▼

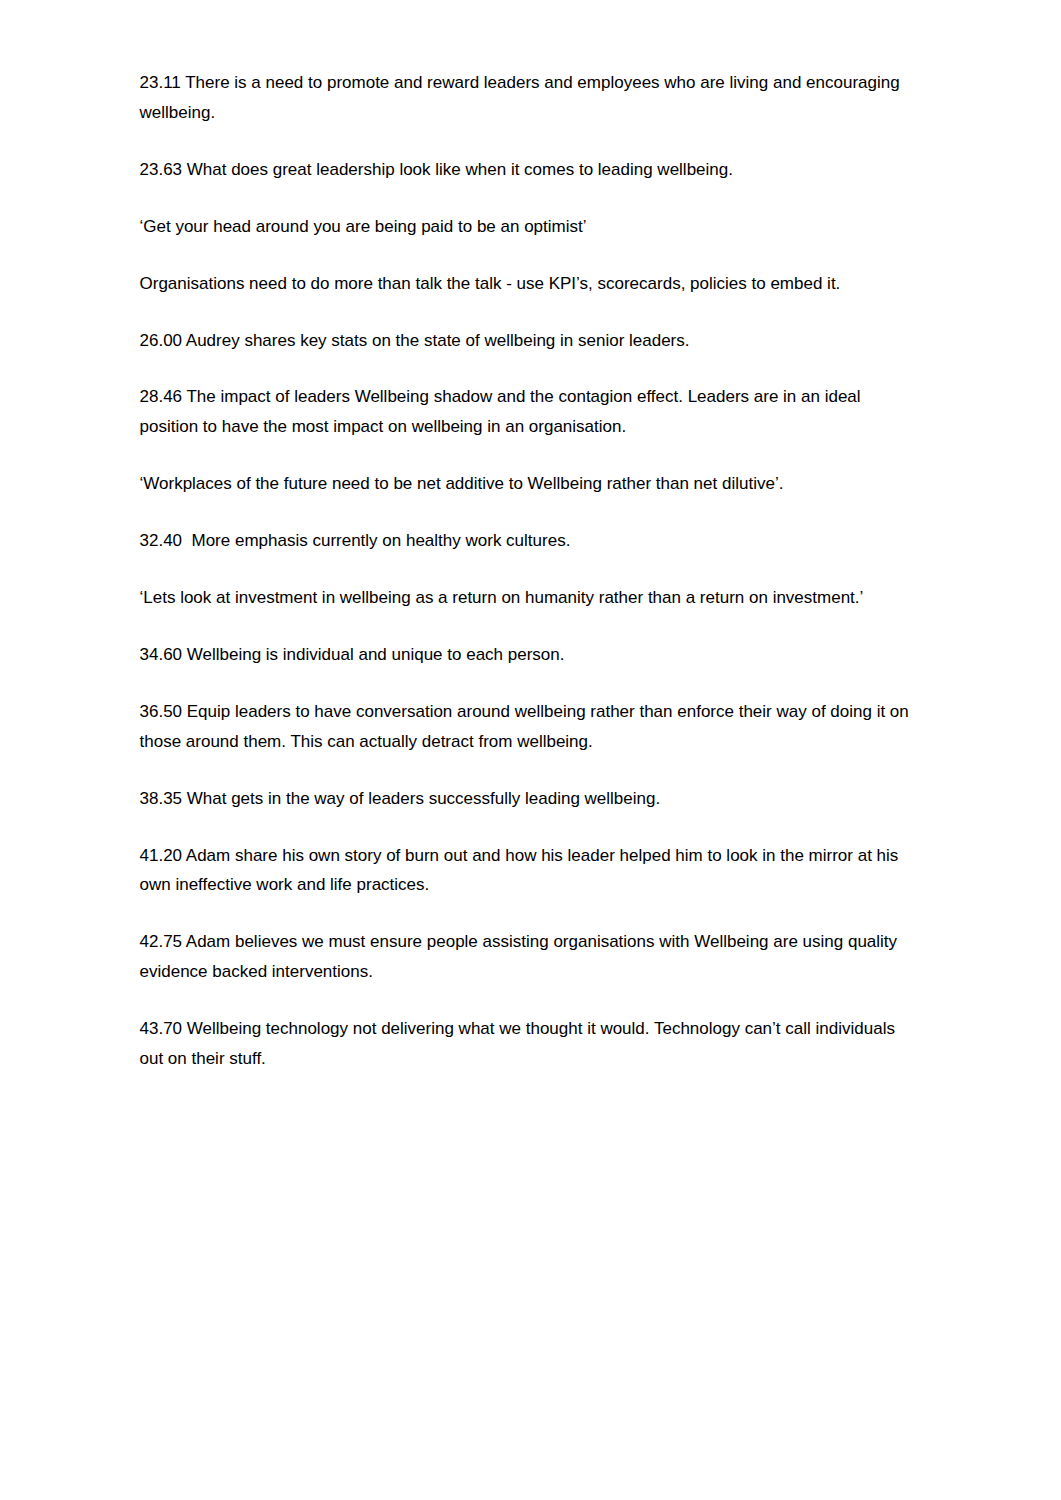23.11 There is a need to promote and reward leaders and employees who are living and encouraging wellbeing.
23.63 What does great leadership look like when it comes to leading wellbeing.
‘Get your head around you are being paid to be an optimist’
Organisations need to do more than talk the talk - use KPI’s, scorecards, policies to embed it.
26.00 Audrey shares key stats on the state of wellbeing in senior leaders.
28.46 The impact of leaders Wellbeing shadow and the contagion effect. Leaders are in an ideal position to have the most impact on wellbeing in an organisation.
‘Workplaces of the future need to be net additive to Wellbeing rather than net dilutive’.
32.40 More emphasis currently on healthy work cultures.
‘Lets look at investment in wellbeing as a return on humanity rather than a return on investment.’
34.60 Wellbeing is individual and unique to each person.
36.50 Equip leaders to have conversation around wellbeing rather than enforce their way of doing it on those around them. This can actually detract from wellbeing.
38.35 What gets in the way of leaders successfully leading wellbeing.
41.20 Adam share his own story of burn out and how his leader helped him to look in the mirror at his own ineffective work and life practices.
42.75 Adam believes we must ensure people assisting organisations with Wellbeing are using quality evidence backed interventions.
43.70 Wellbeing technology not delivering what we thought it would. Technology can’t call individuals out on their stuff.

▲

### What you have to do
Every record above should be set down exactly, with the pictures left out.

### Answer area
23.11 There is a need to promote and reward leaders and employees who are living and encouraging wellbeing.
23.63 What does great leadership look like when it comes to leading wellbeing.
‘Get your head around you are being paid to be an optimist’
Organisations need to do more than talk the talk - use KPI’s, scorecards, policies to embed it.
26.00 Audrey shares key stats on the state of wellbeing in senior leaders.
28.46 The impact of leaders Wellbeing shadow and the contagion effect. Leaders are in an ideal position to have the most impact on wellbeing in an organisation.
‘Workplaces of the future need to be net additive to Wellbeing rather than net dilutive’.
32.40 More emphasis currently on healthy work cultures.
‘Lets look at investment in wellbeing as a return on humanity rather than a return on investment.’
34.60 Wellbeing is individual and unique to each person.
36.50 Equip leaders to have conversation around wellbeing rather than enforce their way of doing it on those around them. This can actually detract from wellbeing.
38.35 What gets in the way of leaders successfully leading wellbeing.
41.20 Adam share his own story of burn out and how his leader helped him to look in the mirror at his own ineffective work and life practices.
42.75 Adam believes we must ensure people assisting organisations with Wellbeing are using quality evidence backed interventions.
43.70 Wellbeing technology not delivering what we thought it would. Technology can’t call individuals out on their stuff.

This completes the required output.